There are enormous, rambling digressions throughout the book, suggesting the worst indulgences of Lord of the Rings. Characters appear, sidetrack the story, and then are defeated without significant consequences, apparently for the sole purpose of "tourism."

The reader is quite talented, giving distinct voices to each character, and allowing his performance to tell you something about that character's size, age, and attitudes. However, when a character speaks quickly, he speaks quickly. When a character whispers, he whispers. If you're listening while walking, driving, or working out, you WILL miss things, and sometimes need to adjust the volume multiple times in a chapter.
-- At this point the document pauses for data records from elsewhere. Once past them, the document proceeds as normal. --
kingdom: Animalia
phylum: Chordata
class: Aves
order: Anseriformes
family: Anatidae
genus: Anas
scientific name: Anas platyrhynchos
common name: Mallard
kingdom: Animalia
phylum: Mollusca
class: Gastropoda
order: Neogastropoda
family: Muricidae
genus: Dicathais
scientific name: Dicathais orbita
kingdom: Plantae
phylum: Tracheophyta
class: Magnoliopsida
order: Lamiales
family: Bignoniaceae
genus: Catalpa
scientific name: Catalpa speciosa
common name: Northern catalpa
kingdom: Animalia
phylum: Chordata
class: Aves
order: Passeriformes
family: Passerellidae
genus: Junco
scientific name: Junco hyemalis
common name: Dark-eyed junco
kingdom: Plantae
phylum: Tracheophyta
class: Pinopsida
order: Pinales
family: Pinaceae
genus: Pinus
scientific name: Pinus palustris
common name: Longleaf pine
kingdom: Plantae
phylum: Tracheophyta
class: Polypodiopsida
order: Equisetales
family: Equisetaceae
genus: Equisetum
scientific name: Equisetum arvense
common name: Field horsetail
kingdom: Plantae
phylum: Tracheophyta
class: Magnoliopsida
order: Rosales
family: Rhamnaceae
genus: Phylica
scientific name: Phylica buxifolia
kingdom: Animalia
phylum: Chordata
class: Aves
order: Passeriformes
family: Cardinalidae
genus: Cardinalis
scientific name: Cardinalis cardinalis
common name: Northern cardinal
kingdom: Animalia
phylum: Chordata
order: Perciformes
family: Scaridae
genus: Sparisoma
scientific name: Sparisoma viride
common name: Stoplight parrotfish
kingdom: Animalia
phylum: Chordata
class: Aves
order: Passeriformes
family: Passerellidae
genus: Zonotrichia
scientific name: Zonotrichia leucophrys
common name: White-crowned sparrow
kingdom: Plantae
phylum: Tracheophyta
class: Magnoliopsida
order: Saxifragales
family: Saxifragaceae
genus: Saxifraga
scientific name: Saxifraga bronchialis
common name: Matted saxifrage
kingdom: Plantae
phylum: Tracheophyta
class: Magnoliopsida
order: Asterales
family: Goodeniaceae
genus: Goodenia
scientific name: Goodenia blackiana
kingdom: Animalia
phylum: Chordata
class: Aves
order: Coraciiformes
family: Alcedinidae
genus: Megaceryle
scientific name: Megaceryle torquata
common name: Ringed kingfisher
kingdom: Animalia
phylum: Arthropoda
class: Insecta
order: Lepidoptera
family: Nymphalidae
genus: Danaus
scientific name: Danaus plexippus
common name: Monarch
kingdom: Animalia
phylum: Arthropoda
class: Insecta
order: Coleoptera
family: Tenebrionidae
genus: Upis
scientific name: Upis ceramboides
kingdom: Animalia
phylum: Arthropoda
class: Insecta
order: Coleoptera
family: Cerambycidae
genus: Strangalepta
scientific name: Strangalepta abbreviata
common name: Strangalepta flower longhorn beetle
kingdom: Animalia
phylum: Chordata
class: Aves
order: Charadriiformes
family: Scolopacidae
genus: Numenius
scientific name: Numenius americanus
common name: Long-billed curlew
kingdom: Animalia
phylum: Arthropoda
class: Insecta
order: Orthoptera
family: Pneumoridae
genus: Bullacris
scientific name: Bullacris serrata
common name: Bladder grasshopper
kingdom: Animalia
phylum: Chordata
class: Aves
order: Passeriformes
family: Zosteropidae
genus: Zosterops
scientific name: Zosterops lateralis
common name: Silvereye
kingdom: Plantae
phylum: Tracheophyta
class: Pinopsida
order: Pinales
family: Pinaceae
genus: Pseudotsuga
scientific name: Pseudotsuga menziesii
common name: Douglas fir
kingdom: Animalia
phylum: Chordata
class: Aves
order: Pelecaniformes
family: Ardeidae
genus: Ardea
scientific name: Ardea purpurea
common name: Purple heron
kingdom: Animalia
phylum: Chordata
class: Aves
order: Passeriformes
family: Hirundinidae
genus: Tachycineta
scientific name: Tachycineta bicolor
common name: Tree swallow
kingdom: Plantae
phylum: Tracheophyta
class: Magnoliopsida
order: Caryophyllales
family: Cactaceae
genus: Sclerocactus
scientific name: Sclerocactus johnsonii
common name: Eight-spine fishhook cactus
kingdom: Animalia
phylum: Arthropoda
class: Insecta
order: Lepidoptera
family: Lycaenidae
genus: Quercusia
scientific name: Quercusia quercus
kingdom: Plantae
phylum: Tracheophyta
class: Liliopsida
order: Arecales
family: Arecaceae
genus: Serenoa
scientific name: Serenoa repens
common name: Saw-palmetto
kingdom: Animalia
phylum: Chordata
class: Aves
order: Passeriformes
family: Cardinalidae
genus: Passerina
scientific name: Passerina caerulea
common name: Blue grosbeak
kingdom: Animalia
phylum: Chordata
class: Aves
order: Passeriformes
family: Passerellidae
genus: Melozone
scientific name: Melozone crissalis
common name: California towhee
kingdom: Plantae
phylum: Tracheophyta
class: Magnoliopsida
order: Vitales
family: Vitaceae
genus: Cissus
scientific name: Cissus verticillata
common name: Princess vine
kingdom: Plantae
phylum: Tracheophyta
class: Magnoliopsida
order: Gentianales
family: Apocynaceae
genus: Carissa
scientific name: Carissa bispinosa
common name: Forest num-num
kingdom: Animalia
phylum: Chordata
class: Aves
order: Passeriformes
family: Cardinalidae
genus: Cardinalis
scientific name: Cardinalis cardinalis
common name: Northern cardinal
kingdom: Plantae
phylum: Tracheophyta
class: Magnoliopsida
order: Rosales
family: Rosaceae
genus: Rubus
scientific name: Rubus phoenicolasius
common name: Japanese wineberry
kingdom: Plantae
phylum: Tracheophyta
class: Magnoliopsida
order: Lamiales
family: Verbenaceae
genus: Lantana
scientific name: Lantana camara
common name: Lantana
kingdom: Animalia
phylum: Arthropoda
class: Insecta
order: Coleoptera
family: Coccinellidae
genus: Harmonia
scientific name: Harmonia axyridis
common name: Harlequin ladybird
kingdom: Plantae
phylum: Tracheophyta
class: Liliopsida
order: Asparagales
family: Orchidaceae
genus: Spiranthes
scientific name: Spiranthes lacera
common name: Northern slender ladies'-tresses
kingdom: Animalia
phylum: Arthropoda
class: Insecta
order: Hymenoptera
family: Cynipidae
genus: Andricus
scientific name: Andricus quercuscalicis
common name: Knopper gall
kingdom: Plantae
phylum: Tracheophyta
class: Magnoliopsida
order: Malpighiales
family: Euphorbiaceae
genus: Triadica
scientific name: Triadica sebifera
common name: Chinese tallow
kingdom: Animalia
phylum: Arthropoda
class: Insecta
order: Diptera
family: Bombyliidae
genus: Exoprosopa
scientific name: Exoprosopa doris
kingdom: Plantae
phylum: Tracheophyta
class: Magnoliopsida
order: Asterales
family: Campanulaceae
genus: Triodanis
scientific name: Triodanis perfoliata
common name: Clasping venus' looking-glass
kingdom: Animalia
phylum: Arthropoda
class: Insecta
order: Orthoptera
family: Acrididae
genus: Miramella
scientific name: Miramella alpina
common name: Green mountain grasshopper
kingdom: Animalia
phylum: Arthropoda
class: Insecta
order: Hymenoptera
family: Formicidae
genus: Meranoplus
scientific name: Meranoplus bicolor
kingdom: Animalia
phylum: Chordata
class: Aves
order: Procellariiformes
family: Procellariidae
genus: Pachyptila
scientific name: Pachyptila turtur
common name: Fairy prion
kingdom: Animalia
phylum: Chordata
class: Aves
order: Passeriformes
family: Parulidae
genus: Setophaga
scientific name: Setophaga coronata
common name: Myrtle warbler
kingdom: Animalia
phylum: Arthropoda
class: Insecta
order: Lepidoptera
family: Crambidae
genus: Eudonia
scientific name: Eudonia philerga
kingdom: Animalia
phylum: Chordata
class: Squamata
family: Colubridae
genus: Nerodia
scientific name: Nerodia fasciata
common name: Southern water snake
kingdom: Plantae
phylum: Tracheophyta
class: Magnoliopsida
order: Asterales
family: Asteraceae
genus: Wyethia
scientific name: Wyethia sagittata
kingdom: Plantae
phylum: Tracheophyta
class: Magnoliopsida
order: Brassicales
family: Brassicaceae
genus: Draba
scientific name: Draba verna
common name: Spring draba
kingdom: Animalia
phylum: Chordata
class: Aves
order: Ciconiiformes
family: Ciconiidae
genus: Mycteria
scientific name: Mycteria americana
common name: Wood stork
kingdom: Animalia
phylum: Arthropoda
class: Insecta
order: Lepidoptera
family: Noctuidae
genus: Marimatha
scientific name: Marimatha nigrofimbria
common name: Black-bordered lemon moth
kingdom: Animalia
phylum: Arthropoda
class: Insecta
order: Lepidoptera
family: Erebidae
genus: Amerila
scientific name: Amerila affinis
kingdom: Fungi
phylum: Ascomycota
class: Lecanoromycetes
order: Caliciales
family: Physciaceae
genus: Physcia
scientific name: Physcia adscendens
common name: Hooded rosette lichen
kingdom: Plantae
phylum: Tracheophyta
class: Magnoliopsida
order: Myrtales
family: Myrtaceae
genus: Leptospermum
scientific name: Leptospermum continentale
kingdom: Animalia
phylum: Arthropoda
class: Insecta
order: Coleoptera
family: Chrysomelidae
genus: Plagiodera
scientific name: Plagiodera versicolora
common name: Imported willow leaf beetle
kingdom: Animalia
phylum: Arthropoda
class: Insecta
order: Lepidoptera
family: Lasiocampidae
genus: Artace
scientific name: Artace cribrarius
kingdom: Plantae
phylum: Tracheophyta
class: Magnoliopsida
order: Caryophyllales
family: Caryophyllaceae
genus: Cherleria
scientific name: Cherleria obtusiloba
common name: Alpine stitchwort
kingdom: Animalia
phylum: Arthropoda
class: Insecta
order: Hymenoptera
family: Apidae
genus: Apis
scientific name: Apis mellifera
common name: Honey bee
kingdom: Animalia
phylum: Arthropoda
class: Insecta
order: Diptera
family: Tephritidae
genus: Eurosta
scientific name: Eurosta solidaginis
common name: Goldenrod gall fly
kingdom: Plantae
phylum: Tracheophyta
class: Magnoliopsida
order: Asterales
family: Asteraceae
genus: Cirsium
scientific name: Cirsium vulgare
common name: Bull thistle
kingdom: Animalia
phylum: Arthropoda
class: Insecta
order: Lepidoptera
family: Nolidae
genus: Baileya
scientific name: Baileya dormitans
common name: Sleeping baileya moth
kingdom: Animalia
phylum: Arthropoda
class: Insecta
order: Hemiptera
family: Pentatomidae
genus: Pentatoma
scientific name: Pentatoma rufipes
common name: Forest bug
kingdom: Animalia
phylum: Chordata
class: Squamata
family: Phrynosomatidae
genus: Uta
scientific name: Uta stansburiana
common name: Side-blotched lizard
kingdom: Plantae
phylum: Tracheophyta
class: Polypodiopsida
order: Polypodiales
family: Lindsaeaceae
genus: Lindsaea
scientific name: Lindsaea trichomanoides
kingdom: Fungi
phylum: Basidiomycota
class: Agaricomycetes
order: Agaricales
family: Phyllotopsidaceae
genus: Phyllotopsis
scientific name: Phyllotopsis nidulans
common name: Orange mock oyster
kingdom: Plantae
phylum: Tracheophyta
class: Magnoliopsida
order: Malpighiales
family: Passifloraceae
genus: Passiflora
I found this very frustrating.

Overall, I can't recommend this book. But I do hope that someone reads it and decides they want to do something similar, but better, so I can read that one.

4 of 6 people found this review helpful

Well-written, but unoriginal.

Overall
4 out of 5 stars
Performance
4 out of 5 stars
Story
3 out of 5 stars

Reviewed: 2019-02-08

I remember really enjoying this book when I first read it a few years back. This time through, I realized that it's actually quite flawed. Most of the characters are paper-thin, and the villains are so mustache-twirlingly evil that they are utterly unbelievable.

Still, Wendig's use of language is definitely his strongest feature, and Beresford does all the voices justice. If you don't mind popcorn entertainment, then this is worth your time.

Hilarious!

Overall
5 out of 5 stars
Performance
5 out of 5 stars
Story
5 out of 5 stars

Reviewed: 2019-02-04

Acaster is a wonderful storyteller with a warm heart and a quick wit. I laughed out loud so many times I lost count.